North Korea has boycotted six-nation talks since the third round in June in Beijing last year. Aside from the United States and North Korea, the talks include host China, Russia, Japan and South Korea.

After declaring itself nuclear-armed in February, North Korea said this month it had unloaded 8,000 spent fuel rods from its reactor, a step that would allow it to reprocess weapons-grade plutonium for more nuclear bombs.

US officials have also said recently there were signs the North is preparing for a nuclear test.

Trent Duffy, a White House spokesman, confirmed Thursday that "working level" talks were held on May 13 in New York, where North Korea has a delegation at the United Nations.

"This channel was used to reiterate the message, directly, that the North Koreans need to return to the six-party talks without conditions, so we can pursue a policy of a nuclear-free Korean peninsula," Duffy added.

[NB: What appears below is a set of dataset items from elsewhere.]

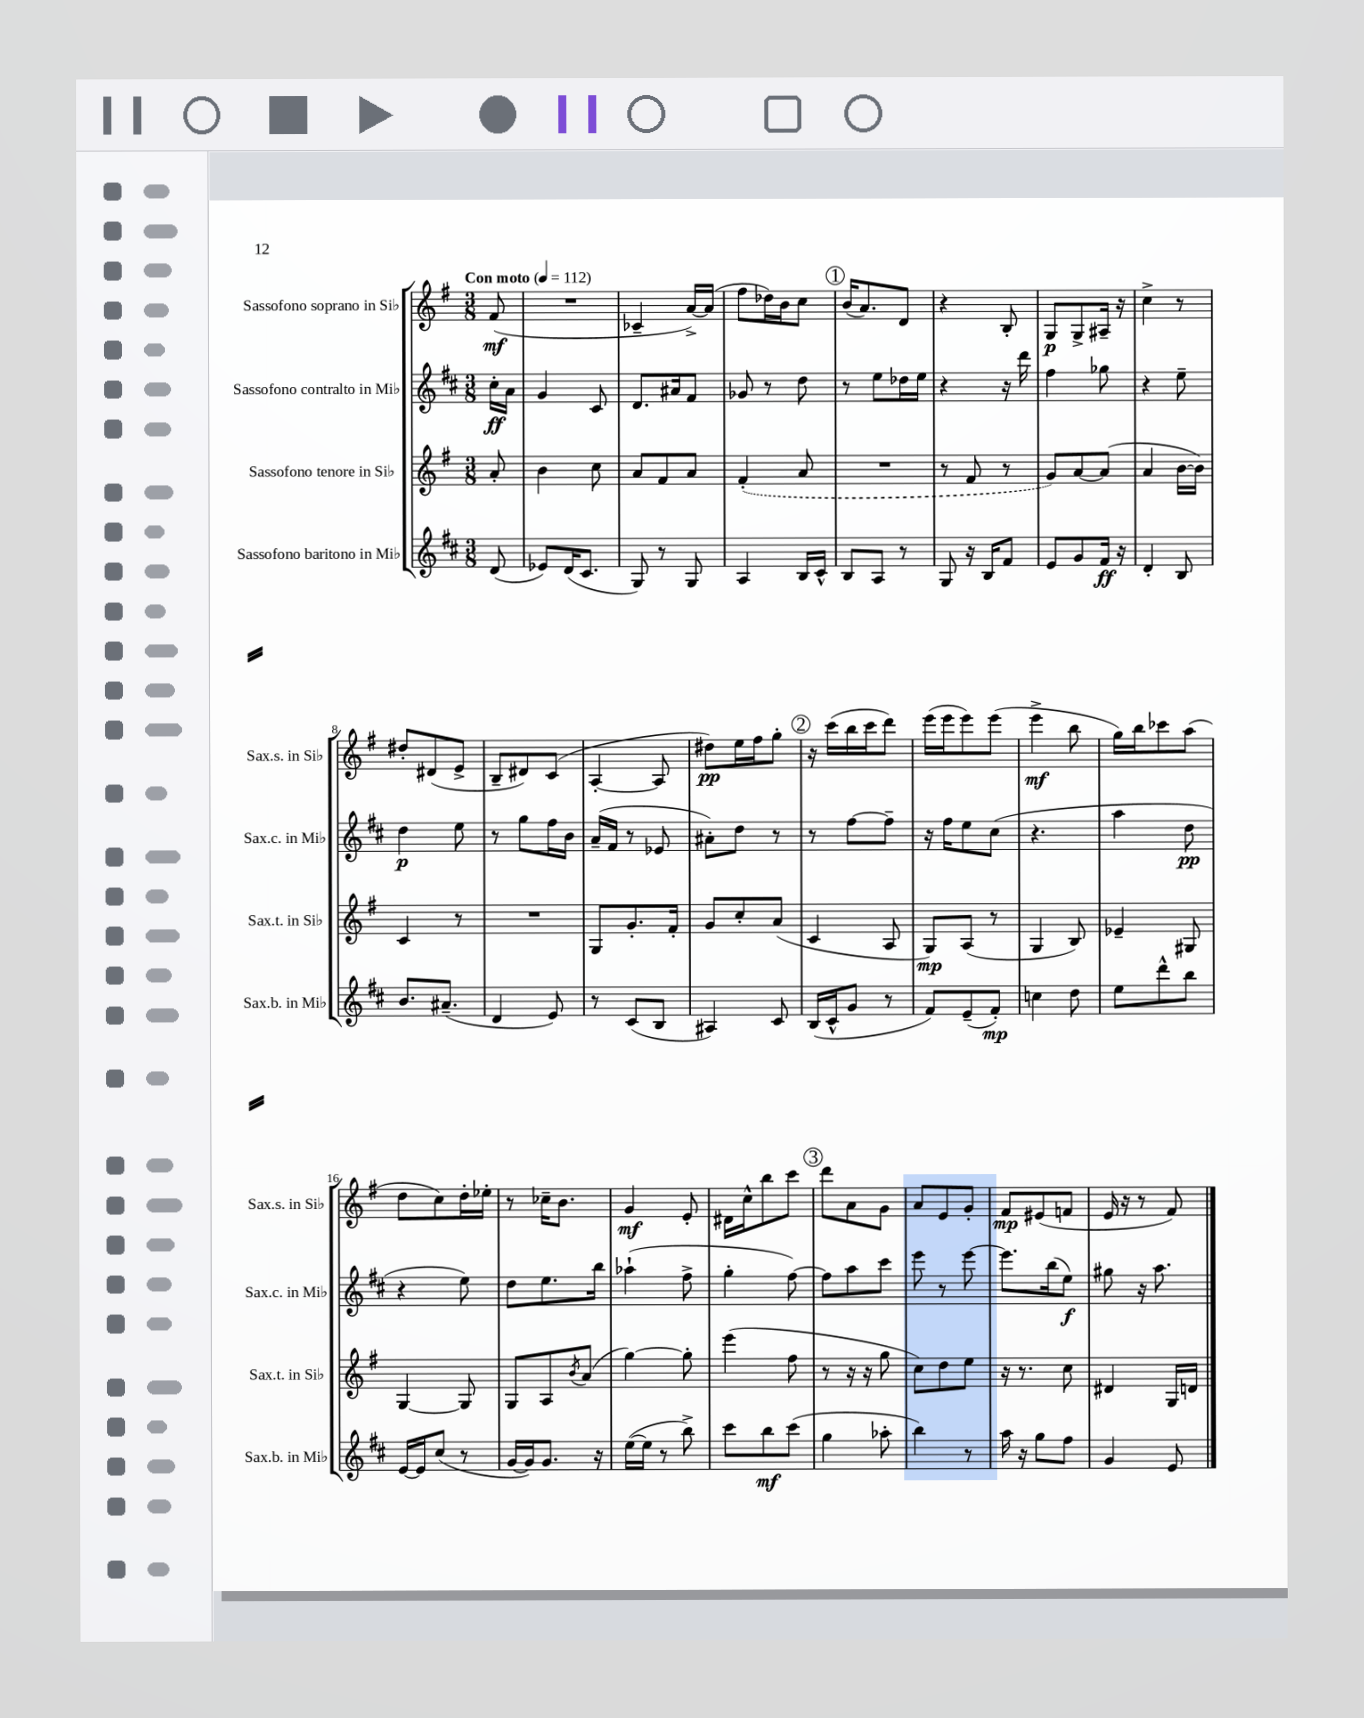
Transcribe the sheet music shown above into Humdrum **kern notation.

**kern	**dynam	**kern	**dynam	**kern	**dynam	**kern	**dynam
*part4	*part4	*part3	*part3	*part2	*part2	*part1	*part1
*staff4	*staff4	*staff3	*staff3	*staff2	*staff2	*staff1	*staff1
*I"Sassofono baritono in Mi♭	*	*I"Sassofono tenore in Si♭	*	*I"Sassofono contralto in Mi♭	*	*I"Sassofono soprano in Si♭	*
*I'Sax.b. in Mi♭	*	*I'Sax.t. in Si♭	*	*I'Sax.c. in Mi♭	*	*I'Sax.s. in Si♭	*
*clefG2	*	*clefG2	*	*clefG2	*	*clefG2	*
*k[f#c#]	*	*k[f#]	*	*k[f#c#]	*	*k[f#]	*
*M3/8	*	*M3/8	*	*M3/8	*	*M3/8	*
*MM112	*	*MM112	*	*MM112	*	*MM112	*
=	=	=	=	=	=	=	=
!	!	!	!	!	!	!LO:TX:a:B:t=Con moto	!
(8d/	.	8a'/	.	16cc#'\LL	ff	(8f#/	mf
.	.	.	.	16a\JJ	.	.	.
=1	=1	=1	=1	=1	=1	=1	=1
8e-X/L)	.	4b\	.	4g/	.	4.r	.
(16d/K	.	.	.	.	.	.	.
8.c#/J	.	.	.	.	.	.	.
.	.	8cc\	.	8c#/	.	.	.
=2	=2	=2	=2	=2	=2	=2	=2
8G/)	.	8a/L	.	8.d/L	.	4c-X~/	.
8r	.	8f#/	.	.	.	.	.
.	.	.	.	16a#X/k	.	.	.
8G/	.	8a/J	.	8f#/J	.	[16a^/LL)	.
.	.	.	.	.	.	(16a/JJ]	.
=3	=3	=3	=3	=3	=3	=3	=3
4A/	.	(4f#'/	.	8g-X/	.	8ff#\L	.
.	.	.	.	8r	.	16dd-X\L)	.
.	.	.	.	.	.	16b\J	.
16B/LL	.	8a/	.	8dd\	.	8cc\J	.
16c#^^/JJ	.	.	.	.	.	.	.
!!LO:REH:place=s1:t=1
=4	=4	=4	=4	=4	=4	=4	=4
8B/L	.	4.r	.	8r	.	(16b/KL	.
.	.	.	.	.	.	8.a/)	.
8A/J	.	.	.	8ee\L	.	.	.
8r	.	.	.	16dd-X\L	.	8d/J	.
.	.	.	.	16ee\JJ	.	.	.
=5	=5	=5	=5	=5	=5	=5	=5
8G/	.	8r	.	4r	.	4r	.
16r	.	8f#/	.	.	.	.	.
16B/KL	.	.	.	.	.	.	.
8f#/J	.	8r	.	16r	.	8B'/	.
.	.	.	.	16ddd\	.	.	.
=6	=6	=6	=6	=6	=6	=6	=6
8e/L	.	8g/L)	.	4ff#\	.	8G/L	p
8g/	.	[8a/	.	.	.	8G^/	.
16f#/Jk	ff	(8a/J]	.	8gg-X\	.	16A#X~/Jk	.
16r	.	.	.	.	.	16r	.
=7	=7	=7	=7	=7	=7	=7	=7
4d'/	.	4a/	.	4r	.	4cc^\	.
8B/	.	[16b\LL	.	8ee~\	.	8r	.
.	.	16b\JJ])	.	.	.	.	.
!!LO:LB:g=z
=8	=8	=8	=8	=8	=8	=8	=8
8.b/L	.	4c/	.	4dd\	p	8dd#X'/L	.
.	.	.	.	.	.	(8d#X/	.
(8.a#X~/J	.	.	.	.	.	.	.
.	.	8r	.	8ee\	.	8e^/J	.
=9	=9	=9	=9	=9	=9	=9	=9
4d/	.	4.r	.	8r	.	8B~/L	.
.	.	.	.	8gg\L	.	8d#X/)	.
8e/)	.	.	.	16ff#\L	.	(8c/J	.
.	.	.	.	16b\JJ	.	.	.
=10	=10	=10	=10	=10	=10	=10	=10
8r	.	8G/L	.	(16a~/LL	.	[4A'/	.
.	.	.	.	16f#/JJ	.	.	.
(8c#/L	.	8.g'/	.	8r	.	.	.
8B/J	.	.	.	8e-X/	.	8A/]	.
.	.	16f#'/Jk	.	.	.	.	.
=11	=11	=11	=11	=11	=11	=11	=11
4A#X/)	.	8g/L	.	8a#X'\L)	.	8dd#X\L)	pp
.	.	8cc'/	.	8dd\J	.	16ee\L	.
.	.	.	.	.	.	16ff#\J	.
8c#/	.	(8a/J	.	8r	.	8gg'\J	.
!!LO:REH:place=s1:t=2
=12	=12	=12	=12	=12	=12	=12	=12
(16B/LL	.	4c/	.	8r	.	16r	.
16c#^^/J	.	.	.	.	.	(16ccc\LL	.
8g/J	.	.	.	[8ff#\L	.	16bb\	.
.	.	.	.	.	.	16ccc\J	.
8r	.	8A/	.	8ff#~\J]	.	8ddd\J)	.
=13	=13	=13	=13	=13	=13	=13	=13
8f#/L)	.	8G/L)	mp	16r	.	(16eee\LL	.
.	.	.	.	16ff#\KL	.	16eee\J	.
(8e~/	.	(8A/J	.	8ee\	.	8eee\)	.
8f#'/J)	mp	8r	.	(8cc#\J	.	(8eee\J	.
=14	=14	=14	=14	=14	=14	=14	=14
4ccn\	.	4G/	.	4.r	.	4eee^\	mf
8dd\	.	8B/)	.	.	.	8bb\	.
=15	=15	=15	=15	=15	=15	=15	=15
8ee\L	.	4e-X~/	.	4aa\	.	16gg\LL)	.
.	.	.	.	.	.	16bb\J	.
8ddd^^\	.	.	.	.	.	8ccc-X\	.
8bb\J	.	8G#X/	.	8dd\	pp	(8aa\J	.
!!LO:LB:g=z
=16	=16	=16	=16	=16	=16	=16	=16
[16e/LL	.	[4G/	.	4r	.	8dd\L	.
16e/J]	.	.	.	.	.	.	.
(8cc#/J	.	.	.	.	.	8cc\)	.
8r	.	8G/]	.	8ee\)	.	16dd'\L	.
.	.	.	.	.	.	16ee-X'\JJ	.
=17	=17	=17	=17	=17	=17	=17	=17
[16g/LL	.	8G/L	.	8dd\L	.	8r	.
16g/J])	.	.	.	.	.	.	.
8.g/J	.	8A/	.	8.ee\	.	16cc-X~\KL	.
.	.	.	.	.	.	8.b\J	.
.	.	8qb/	.	.	.	.	.
.	.	(8a/J	.	.	.	.	.
16r	.	.	.	16bb\Jk	.	.	.
=18	=18	=18	=18	=18	=18	=18	=18
([16ee\LL	.	[4gg\)	.	(4aa-X`\	.	4g/	mf
16ee\JJ]	.	.	.	.	.	.	.
8r	.	.	.	.	.	.	.
8bb^\)	.	8gg'\]	.	8ff#^\	.	8e'/	.
=19	=19	=19	=19	=19	=19	=19	=19
8ccc#\L	.	(4eee\	.	4gg'\	.	16d#X\LL	.
.	.	.	.	.	.	16cc^^\J	.
8bb\	mf	.	.	.	.	8bb\	.
(8ccc#\J	.	8ff#\	.	[8ff#\)	.	8ccc\J	.
!!LO:REH:place=s1:t=3
=20	=20	=20	=20	=20	=20	=20	=20
4gg\	.	8r	.	8ff#\L]	.	8ddd\L	.
.	.	16r	.	8aa\	.	8a\	.
.	.	16r	.	.	.	.	.
8aa-X'\	.	8gg\	.	8ccc#\J	.	8g\J	.
=21	=21	=21	=21	=21	=21	=21	=21
4bb\)	.	8cc\L)	.	8eee\	.	8a/L	.
.	.	8dd\	.	8r	.	8e/	.
8r	.	8ee\J	.	[8eee\	.	8g'/J	.
=22	=22	=22	=22	=22	=22	=22	=22
16aa\	.	16r	.	8.eee\L]	.	8f#/L	mp
16r	.	8.r	.	.	.	.	.
8gg\L	.	.	.	.	.	(8e#X/	.
.	.	.	.	(16bb\k	.	.	.
8ff#\J	.	8cc\	.	8ee\J)	f	8fn/J	.
=23	=23	=23	=23	=23	=23	=23	=23
4g/	.	4d#X/	.	8gg#X\	.	16e/	.
.	.	.	.	.	.	16r	.
.	.	.	.	16r	.	8r	.
.	.	.	.	8.aa\	.	.	.
8e/	.	16G/LL	.	.	.	8f#/)	.
.	.	16dn/JJ	.	.	.	.	.
==	==	==	==	==	==	==	==
*-	*-	*-	*-	*-	*-	*-	*-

Joseph DeTrani, deputy chief of Washington's delegation at the six-party talks, represented the United States at the meeting while his North Korean counterpart was Pak Gil-Yon, the North's ambassador to the United Nations.

North Korea might return to six-way talks if China agrees to offer it diplomatic and economic support, a Japanese newspaper reported Sunday.

Pyongyang has told Beijing that, before it returns to nuclear talks, it wants an unspecified amount of Chinese economic assistance, the Sankei Shimbun said, citing a diplomatic source in Washington.

North Korea has also asked China to help push for one-on-one talks between North Korea and the United States, and to take Pyongyang's rather than Washington's side, the newspaper said.

If North Korea receives satisfactory answers from China, Pyongyang might announce within the coming week that it has decided to return to six-nation talks, the Sankei said.